Saved entries
= = = =
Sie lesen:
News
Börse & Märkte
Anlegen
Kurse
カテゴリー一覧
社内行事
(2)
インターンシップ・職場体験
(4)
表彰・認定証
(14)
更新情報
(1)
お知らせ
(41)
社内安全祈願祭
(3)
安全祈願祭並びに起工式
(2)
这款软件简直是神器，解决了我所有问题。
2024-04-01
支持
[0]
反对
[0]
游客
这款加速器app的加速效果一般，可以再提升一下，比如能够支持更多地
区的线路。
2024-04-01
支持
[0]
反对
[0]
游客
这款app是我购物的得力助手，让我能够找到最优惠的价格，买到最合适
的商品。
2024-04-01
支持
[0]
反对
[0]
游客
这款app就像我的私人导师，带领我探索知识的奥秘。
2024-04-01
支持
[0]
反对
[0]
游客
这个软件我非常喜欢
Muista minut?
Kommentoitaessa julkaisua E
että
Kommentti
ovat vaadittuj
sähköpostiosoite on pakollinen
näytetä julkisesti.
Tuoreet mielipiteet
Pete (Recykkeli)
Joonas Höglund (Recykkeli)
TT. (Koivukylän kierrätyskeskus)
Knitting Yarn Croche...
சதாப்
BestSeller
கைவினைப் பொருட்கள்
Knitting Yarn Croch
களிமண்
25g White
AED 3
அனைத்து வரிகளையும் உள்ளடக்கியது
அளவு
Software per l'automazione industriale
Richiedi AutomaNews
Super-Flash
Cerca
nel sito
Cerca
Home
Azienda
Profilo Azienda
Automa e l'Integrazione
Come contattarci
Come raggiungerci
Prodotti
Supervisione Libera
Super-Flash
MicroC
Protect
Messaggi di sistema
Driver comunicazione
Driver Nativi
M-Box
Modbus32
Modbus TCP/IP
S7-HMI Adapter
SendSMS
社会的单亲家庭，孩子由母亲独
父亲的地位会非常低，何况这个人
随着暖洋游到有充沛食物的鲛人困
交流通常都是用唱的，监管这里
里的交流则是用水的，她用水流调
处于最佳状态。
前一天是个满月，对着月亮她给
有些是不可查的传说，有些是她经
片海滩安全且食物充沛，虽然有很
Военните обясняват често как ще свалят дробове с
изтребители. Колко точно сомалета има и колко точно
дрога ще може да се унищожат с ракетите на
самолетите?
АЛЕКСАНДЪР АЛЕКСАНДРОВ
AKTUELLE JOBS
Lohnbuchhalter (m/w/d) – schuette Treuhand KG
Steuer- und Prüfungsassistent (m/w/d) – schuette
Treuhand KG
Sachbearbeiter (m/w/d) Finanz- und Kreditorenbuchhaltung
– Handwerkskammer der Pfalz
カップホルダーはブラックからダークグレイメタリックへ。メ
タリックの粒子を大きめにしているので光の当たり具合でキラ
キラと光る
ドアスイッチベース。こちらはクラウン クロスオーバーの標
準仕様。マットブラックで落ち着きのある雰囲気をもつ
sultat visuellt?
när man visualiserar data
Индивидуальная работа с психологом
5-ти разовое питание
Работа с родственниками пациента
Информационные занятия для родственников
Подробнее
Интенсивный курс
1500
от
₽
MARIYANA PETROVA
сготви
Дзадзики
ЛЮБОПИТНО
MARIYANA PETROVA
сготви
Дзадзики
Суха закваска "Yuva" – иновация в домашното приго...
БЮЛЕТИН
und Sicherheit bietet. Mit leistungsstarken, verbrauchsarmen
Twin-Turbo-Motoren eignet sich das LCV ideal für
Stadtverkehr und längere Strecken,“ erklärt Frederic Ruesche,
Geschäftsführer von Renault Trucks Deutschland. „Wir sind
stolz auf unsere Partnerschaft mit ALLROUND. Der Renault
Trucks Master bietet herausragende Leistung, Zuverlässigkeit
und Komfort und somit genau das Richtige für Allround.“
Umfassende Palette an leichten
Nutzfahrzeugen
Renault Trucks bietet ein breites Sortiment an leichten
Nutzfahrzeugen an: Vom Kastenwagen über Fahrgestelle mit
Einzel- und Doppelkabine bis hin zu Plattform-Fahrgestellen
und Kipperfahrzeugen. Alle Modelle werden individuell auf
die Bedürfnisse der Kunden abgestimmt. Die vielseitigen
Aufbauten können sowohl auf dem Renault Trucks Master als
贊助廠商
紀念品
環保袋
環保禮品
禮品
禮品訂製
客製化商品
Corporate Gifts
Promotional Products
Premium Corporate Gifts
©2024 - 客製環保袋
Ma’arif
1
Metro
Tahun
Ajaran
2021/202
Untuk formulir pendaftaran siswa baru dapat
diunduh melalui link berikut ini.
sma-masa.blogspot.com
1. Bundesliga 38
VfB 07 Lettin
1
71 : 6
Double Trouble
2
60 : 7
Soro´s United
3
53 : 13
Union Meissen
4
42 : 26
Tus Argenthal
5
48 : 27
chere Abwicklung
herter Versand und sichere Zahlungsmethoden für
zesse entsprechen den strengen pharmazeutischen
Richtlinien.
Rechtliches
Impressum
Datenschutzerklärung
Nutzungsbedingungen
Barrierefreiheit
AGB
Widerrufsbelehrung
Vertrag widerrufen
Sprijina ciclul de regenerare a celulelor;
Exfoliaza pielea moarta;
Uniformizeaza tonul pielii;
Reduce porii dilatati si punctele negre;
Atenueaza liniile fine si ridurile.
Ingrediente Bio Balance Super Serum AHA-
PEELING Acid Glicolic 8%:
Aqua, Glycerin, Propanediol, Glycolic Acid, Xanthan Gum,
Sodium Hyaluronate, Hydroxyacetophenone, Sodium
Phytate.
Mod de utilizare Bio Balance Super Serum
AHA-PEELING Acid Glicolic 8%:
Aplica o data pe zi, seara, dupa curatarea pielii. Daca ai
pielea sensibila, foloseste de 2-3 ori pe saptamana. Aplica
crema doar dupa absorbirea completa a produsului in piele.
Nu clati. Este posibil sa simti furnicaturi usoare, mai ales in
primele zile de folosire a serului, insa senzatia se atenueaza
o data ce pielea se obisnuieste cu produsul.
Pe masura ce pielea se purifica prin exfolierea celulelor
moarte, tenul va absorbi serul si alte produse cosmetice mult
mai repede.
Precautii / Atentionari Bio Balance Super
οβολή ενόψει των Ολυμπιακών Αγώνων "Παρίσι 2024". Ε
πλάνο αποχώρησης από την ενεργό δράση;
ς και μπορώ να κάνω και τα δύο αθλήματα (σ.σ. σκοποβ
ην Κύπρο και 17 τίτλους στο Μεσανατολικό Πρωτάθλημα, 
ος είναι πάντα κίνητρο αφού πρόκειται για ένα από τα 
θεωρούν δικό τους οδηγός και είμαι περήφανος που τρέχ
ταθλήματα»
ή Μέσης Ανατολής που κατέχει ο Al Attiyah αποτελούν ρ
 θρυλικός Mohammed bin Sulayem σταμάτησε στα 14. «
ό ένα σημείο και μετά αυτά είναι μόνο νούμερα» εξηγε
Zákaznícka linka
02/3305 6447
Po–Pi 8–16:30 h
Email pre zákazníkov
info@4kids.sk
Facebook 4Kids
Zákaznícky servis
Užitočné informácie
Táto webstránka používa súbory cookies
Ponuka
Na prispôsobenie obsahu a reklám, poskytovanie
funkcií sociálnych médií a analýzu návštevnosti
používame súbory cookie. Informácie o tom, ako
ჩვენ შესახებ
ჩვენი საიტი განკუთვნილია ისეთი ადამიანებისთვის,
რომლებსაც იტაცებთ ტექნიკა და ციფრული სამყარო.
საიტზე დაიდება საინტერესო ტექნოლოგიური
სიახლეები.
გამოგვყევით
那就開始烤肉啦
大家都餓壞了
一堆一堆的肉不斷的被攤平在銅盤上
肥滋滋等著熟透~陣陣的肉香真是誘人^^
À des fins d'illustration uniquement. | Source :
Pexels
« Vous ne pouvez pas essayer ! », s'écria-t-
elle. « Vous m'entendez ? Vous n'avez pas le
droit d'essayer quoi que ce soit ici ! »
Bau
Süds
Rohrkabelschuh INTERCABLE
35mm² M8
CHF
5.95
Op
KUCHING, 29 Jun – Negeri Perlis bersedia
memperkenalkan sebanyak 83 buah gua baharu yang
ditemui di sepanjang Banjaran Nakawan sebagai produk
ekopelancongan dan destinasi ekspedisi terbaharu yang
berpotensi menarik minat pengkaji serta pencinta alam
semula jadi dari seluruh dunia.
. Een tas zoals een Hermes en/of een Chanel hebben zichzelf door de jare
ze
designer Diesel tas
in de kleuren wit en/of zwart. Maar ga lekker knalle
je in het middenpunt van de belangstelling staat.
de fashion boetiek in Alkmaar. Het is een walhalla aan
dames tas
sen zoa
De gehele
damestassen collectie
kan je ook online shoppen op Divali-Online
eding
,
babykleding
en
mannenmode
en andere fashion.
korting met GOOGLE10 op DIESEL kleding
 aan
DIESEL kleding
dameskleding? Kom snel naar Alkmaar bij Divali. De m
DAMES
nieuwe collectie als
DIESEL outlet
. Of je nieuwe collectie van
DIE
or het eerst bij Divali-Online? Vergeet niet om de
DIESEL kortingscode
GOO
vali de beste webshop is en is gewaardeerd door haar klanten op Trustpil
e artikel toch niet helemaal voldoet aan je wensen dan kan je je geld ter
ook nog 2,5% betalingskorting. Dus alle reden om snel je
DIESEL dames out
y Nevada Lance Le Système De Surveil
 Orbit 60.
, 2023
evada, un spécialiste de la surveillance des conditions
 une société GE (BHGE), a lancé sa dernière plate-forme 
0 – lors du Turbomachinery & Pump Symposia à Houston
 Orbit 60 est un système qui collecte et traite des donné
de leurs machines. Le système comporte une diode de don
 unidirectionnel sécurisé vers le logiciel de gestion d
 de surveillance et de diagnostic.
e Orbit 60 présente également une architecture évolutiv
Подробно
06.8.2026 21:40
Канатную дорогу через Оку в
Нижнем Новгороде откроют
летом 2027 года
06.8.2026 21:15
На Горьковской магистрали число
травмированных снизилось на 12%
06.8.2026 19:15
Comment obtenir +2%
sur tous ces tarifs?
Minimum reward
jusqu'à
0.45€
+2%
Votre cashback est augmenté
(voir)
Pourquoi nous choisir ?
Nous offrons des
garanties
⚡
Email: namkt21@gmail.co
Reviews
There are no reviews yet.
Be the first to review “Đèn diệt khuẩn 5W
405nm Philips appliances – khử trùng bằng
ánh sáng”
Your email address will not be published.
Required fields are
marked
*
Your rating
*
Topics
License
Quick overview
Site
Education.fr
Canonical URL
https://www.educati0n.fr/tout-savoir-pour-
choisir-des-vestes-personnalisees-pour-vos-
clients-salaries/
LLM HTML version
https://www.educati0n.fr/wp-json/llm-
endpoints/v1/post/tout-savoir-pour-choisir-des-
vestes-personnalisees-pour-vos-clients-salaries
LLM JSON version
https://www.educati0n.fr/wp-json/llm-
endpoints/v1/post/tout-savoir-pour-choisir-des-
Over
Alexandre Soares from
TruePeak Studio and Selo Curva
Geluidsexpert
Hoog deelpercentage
= = = =
-- Exercise goal --
Copy out everything from the start of the records down through the line containing "Supervisione Libera", keeping each line identical to the original.

-- Output below --
Sie lesen:
News
Börse & Märkte
Anlegen
Kurse
カテゴリー一覧
社内行事
(2)
インターンシップ・職場体験
(4)
表彰・認定証
(14)
更新情報
(1)
お知らせ
(41)
社内安全祈願祭
(3)
安全祈願祭並びに起工式
(2)
这款软件简直是神器，解决了我所有问题。
2024-04-01
支持
[0]
反对
[0]
游客
这款加速器app的加速效果一般，可以再提升一下，比如能够支持更多地
区的线路。
2024-04-01
支持
[0]
反对
[0]
游客
这款app是我购物的得力助手，让我能够找到最优惠的价格，买到最合适
的商品。
2024-04-01
支持
[0]
反对
[0]
游客
这款app就像我的私人导师，带领我探索知识的奥秘。
2024-04-01
支持
[0]
反对
[0]
游客
这个软件我非常喜欢
Muista minut?
Kommentoitaessa julkaisua E
että
Kommentti
ovat vaadittuj
sähköpostiosoite on pakollinen
näytetä julkisesti.
Tuoreet mielipiteet
Pete (Recykkeli)
Joonas Höglund (Recykkeli)
TT. (Koivukylän kierrätyskeskus)
Knitting Yarn Croche...
சதாப்
BestSeller
கைவினைப் பொருட்கள்
Knitting Yarn Croch
களிமண்
25g White
AED 3
அனைத்து வரிகளையும் உள்ளடக்கியது
அளவு
Software per l'automazione industriale
Richiedi AutomaNews
Super-Flash
Cerca
nel sito
Cerca
Home
Azienda
Profilo Azienda
Automa e l'Integrazione
Come contattarci
Come raggiungerci
Prodotti
Supervisione Libera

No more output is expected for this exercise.